Bamdst is a lightweight tool to stat the depth coverage of target regions of bam file(s).
Bam file(s) should be properly sorted, and the probe file (bed file) and the output dir
must be specified in the first place.
Normal:
bamdst -p <probe.bed> -o ./ in1.bam
Pipeline mode:
samtools view in1.bam -u | bamdst -p x.bed -o ./ -
-o / --outdir [dir]
set the output dir [mandatory]
-p / --bed [file]
the probe or captured target region file, these regions will be merged first [mandatory]
-f / --flank [num]
if you want calculate the coverage of flank region, set this value, default is 200
--maxdepth [num]
for some projects, the depths of sepcial region are very high, if you don't want show
these unnormal depths in cumulation distrbution file, set the cutoff value to filter them.
default is 0 (no filter).
--cutoffdepth [num]
for some projects, people care about the coverage of specified depth, like 10000x etc.

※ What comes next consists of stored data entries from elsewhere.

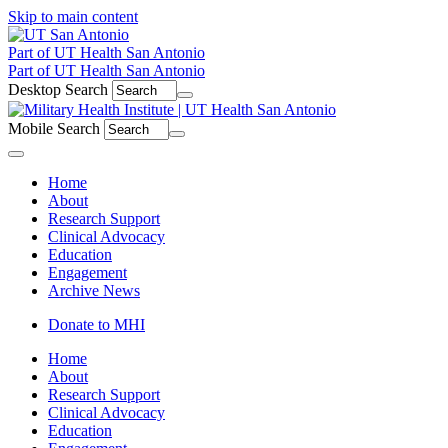
Skip to main content
Part of UT Health San Antonio
Part of UT Health San Antonio
Desktop Search
Mobile Search
Menu
Home
About
Research Support
Clinical Advocacy
Education
Engagement
Archive News
Donate to MHI
Home
About
Research Support
Clinical Advocacy
Education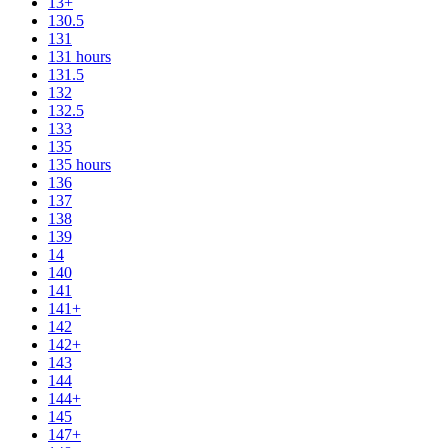
13+
130.5
131
131 hours
131.5
132
132.5
133
135
135 hours
136
137
138
139
14
140
141
141+
142
142+
143
144
144+
145
147+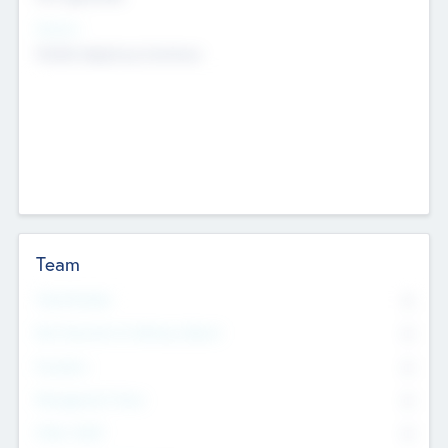
Sectors
Mobile telephony hardware
Team
Total Number
0
Non Executive & Advisory Board
0
Founders
0
Management Team
0
Other Staff
0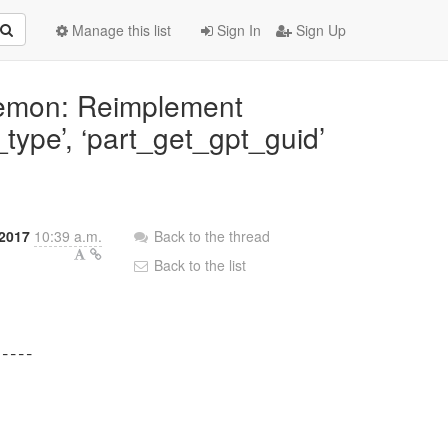
Manage this list
Sign In
Sign Up
aemon: Reimplement
_type’, ‘part_get_gpt_guid’
2017
10:39 a.m.
Back to the thread
Back to the list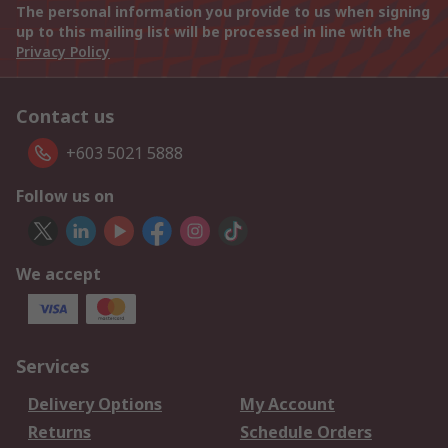
The personal information you provide to us when signing
up to this mailing list will be processed in line with the
Privacy Policy
Contact us
+603 5021 5888
Follow us on
We accept
Services
Delivery Options
My Account
Returns
Schedule Orders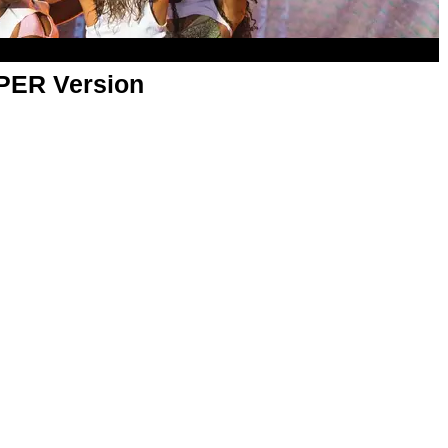
APER Version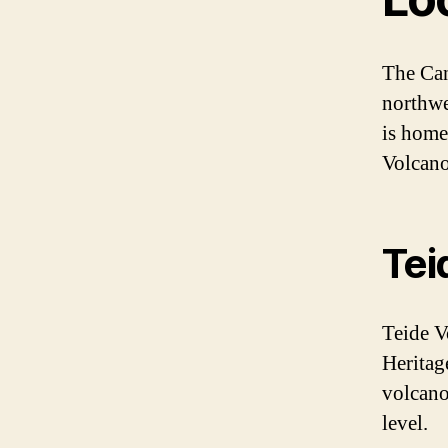
The Can
northwes
is home
Volcano
Tei
Teide V
Heritage
volcano
level.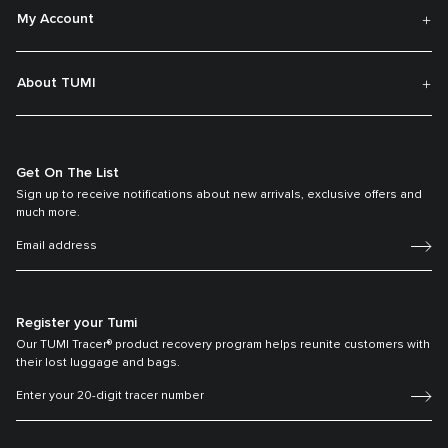
My Account
About TUMI
Get On The List
Sign up to receive notifications about new arrivals, exclusive offers and
much more.
Register your Tumi
Our TUMI Tracer® product recovery program helps reunite customers with
their lost luggage and bags.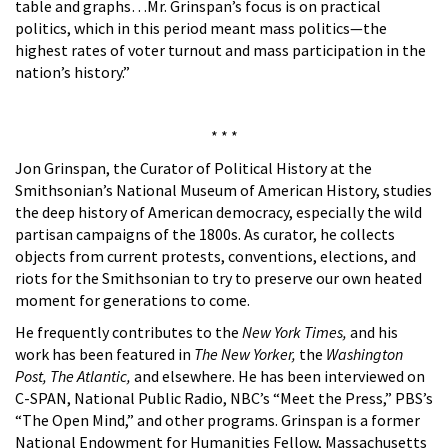
table and graphs…Mr. Grinspan’s focus is on practical
politics, which in this period meant mass politics—the
highest rates of voter turnout and mass participation in the
nation’s history.”
* * *
Jon Grinspan, the Curator of Political History at the
Smithsonian’s National Museum of American History, studies
the deep history of American democracy, especially the wild
partisan campaigns of the 1800s. As curator, he collects
objects from current protests, conventions, elections, and
riots for the Smithsonian to try to preserve our own heated
moment for generations to come.
He frequently contributes to the
New York Times,
and his
work has been featured in
The New Yorker,
the
Washington
Post, The Atlantic,
and elsewhere. He has been interviewed on
C-SPAN, National Public Radio, NBC’s “Meet the Press,” PBS’s
“The Open Mind,” and other programs. Grinspan is a former
National Endowment for Humanities Fellow, Massachusetts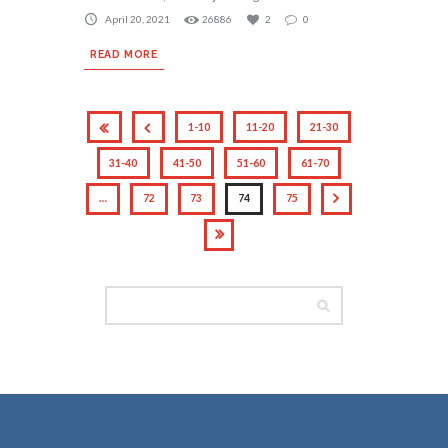
April 20, 2021
26886
2
0
READ MORE
1-10
11-20
21-30
31-40
41-50
51-60
61-70
…
72
73
74
75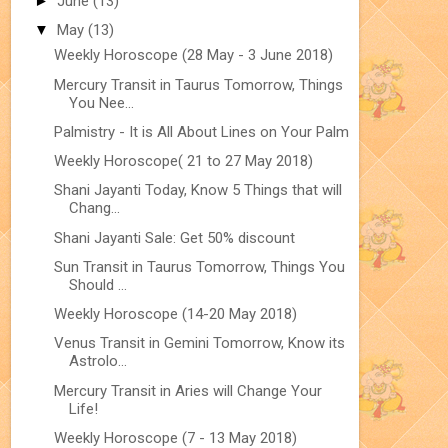
►
June
(13)
▼
May
(13)
Weekly Horoscope (28 May - 3 June 2018)
Mercury Transit in Taurus Tomorrow, Things
You Nee...
Palmistry - It is All About Lines on Your Palm
Weekly Horoscope( 21 to 27 May 2018)
Shani Jayanti Today, Know 5 Things that will
Chang...
Shani Jayanti Sale: Get 50% discount
Sun Transit in Taurus Tomorrow, Things You
Should ...
Weekly Horoscope (14-20 May 2018)
Venus Transit in Gemini Tomorrow, Know its
Astrolo...
Mercury Transit in Aries will Change Your
Life!
Weekly Horoscope (7 - 13 May 2018)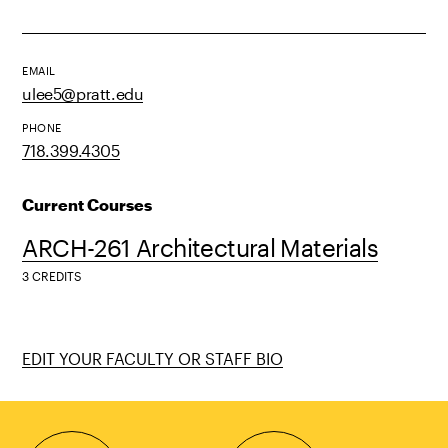
EMAIL
ulee5@pratt.edu
PHONE
718.399.4305
Current Courses
ARCH-261 Architectural Materials
3 CREDITS
EDIT YOUR FACULTY OR STAFF BIO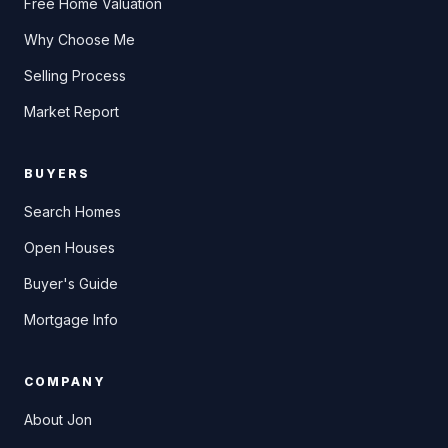
Free Home Valuation
Why Choose Me
Selling Process
Market Report
BUYERS
Search Homes
Open Houses
Buyer's Guide
Mortgage Info
COMPANY
About Jon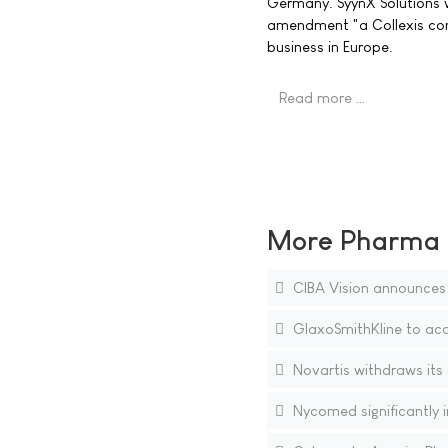
Germany. SyynX Solutions wi
amendment "a Collexis comp
business in Europe.
Read more …
More Pharma N
CIBA Vision announces s
GlaxoSmithKline to acq
Novartis withdraws its
Nycomed significantly in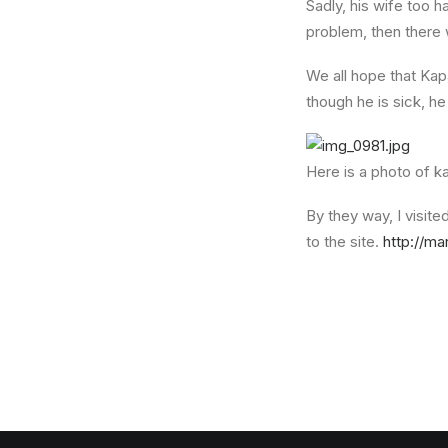
Sadly, his wife too ha
problem, then there w
We all hope that Kap
though he is sick, he
Here is a photo of k
By they way, I visite
to the site.
http://ma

bamdst just calculate the coverage of 0x, 4x, 10x, 30x, 100x, so you can set this value
to show the specified coverage in the coverage.report file. Default is 0.
--isize [num]
for bad mapped paired reads, the inferred insert size is very huge. So set a cutoff
value for reasonal visual purpose. Default is 2000.
--uncover [num]
set this cutoff value for calculate the bad covered region. Default is <5.
--use_rmdup
Use rmdup depth instead of cover depth to calculate the coverage of target regions and
so on.
Seven files will be created in the output direction. There are:
-coverage.report
-cumu.plot
-insert.plot
-chromosome.report
-region.tsv.gz
-depth.tsv.gz
-uncover.bed
coverage.report
This file contains all the coverage information of target and
flank region, and reads stat information of the input file(s).
cumu.plot
Depth distrbution for plot.
insert.plot
Inferred insert size distribution for plot.
chromosome.report
Depth and coverage information of each chromosome.
region.tsv.gz
For each region in probe file (in.bed), average depth, median
depth and coverage of these regions will be listed in the file.
depth.tsv.gz
For each position in the probe file(in.bed), three kinds depth
value will be calculated, including raw depth, rmdup depth and
the coverage depth. The raw depth is retrieved from input bam
file(s) without any restriction. And the rmdup depth is
calculated after remove duplicated reads and secondary alignment
reads and low map quality reads(mapQ < 20), this value is similar
with the output depth of samtools depth
. The coverage depth is
the raw depth with consider of deletion region, so this value
should be equal to or greated than the raw depth. We usw raw depth
to stat the coverage information in the coverage.report file. If
you want use rmdup depth to calculate the coverage, please use
the parameter "--use_rmdup".
uncover.bed
This bed file contains the bad covered or uncovered region in the
input bam file(s) against the probe file. Set the cutoff value of
uncover by parameter "--uncover"
For a large region, like whole genome region, bamdst may go crash with a segmental fault. I have noticed issues like this, and this bug can be tolerated by split a large region into several small pieces. However, this bug may not be fixed until next major update.